## [Prompt]
Across the whole listing, filter for the string "Marvel" and copy every line that has it.

:: Data in this exercise

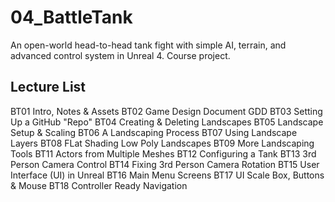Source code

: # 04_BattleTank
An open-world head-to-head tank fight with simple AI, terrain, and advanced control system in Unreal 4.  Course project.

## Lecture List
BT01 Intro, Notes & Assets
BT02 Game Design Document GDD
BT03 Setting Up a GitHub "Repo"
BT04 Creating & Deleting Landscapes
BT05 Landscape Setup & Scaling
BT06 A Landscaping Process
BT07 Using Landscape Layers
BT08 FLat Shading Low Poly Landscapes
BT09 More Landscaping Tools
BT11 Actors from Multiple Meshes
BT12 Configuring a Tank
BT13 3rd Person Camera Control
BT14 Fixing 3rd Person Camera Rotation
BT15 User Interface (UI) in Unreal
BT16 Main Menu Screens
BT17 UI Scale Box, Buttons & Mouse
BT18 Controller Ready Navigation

::::
:: Data in this exercise

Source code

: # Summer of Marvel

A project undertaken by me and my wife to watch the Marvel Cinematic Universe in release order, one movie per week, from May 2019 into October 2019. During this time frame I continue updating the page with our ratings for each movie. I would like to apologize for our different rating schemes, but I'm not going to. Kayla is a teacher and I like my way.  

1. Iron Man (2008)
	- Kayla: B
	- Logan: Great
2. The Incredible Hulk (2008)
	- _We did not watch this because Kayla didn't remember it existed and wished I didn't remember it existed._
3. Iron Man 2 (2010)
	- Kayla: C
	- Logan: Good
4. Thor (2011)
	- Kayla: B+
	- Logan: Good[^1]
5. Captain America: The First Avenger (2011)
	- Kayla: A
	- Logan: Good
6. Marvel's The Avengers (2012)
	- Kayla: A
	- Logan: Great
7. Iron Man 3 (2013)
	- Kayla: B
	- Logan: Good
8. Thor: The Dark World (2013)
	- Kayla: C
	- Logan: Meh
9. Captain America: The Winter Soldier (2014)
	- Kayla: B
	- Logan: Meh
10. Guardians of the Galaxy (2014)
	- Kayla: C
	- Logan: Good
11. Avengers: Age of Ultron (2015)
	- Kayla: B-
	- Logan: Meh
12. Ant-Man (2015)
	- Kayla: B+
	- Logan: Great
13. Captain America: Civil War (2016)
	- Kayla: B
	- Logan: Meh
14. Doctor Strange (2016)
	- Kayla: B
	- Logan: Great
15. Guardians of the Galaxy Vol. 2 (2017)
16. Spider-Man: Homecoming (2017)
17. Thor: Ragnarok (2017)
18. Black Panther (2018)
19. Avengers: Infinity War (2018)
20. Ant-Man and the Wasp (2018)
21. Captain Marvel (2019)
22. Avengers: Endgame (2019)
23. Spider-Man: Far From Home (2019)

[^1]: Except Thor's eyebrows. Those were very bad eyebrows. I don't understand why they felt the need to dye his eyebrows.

::::

## [Task result]
: # Summer of Marvel
A project undertaken by me and my wife to watch the Marvel Cinematic Universe in release order, one movie per week, from May 2019 into October 2019. During this time frame I continue updating the page with our ratings for each movie. I would like to apologize for our different rating schemes, but I'm not going to. Kayla is a teacher and I like my way.  
6. Marvel's The Avengers (2012)
21. Captain Marvel (2019)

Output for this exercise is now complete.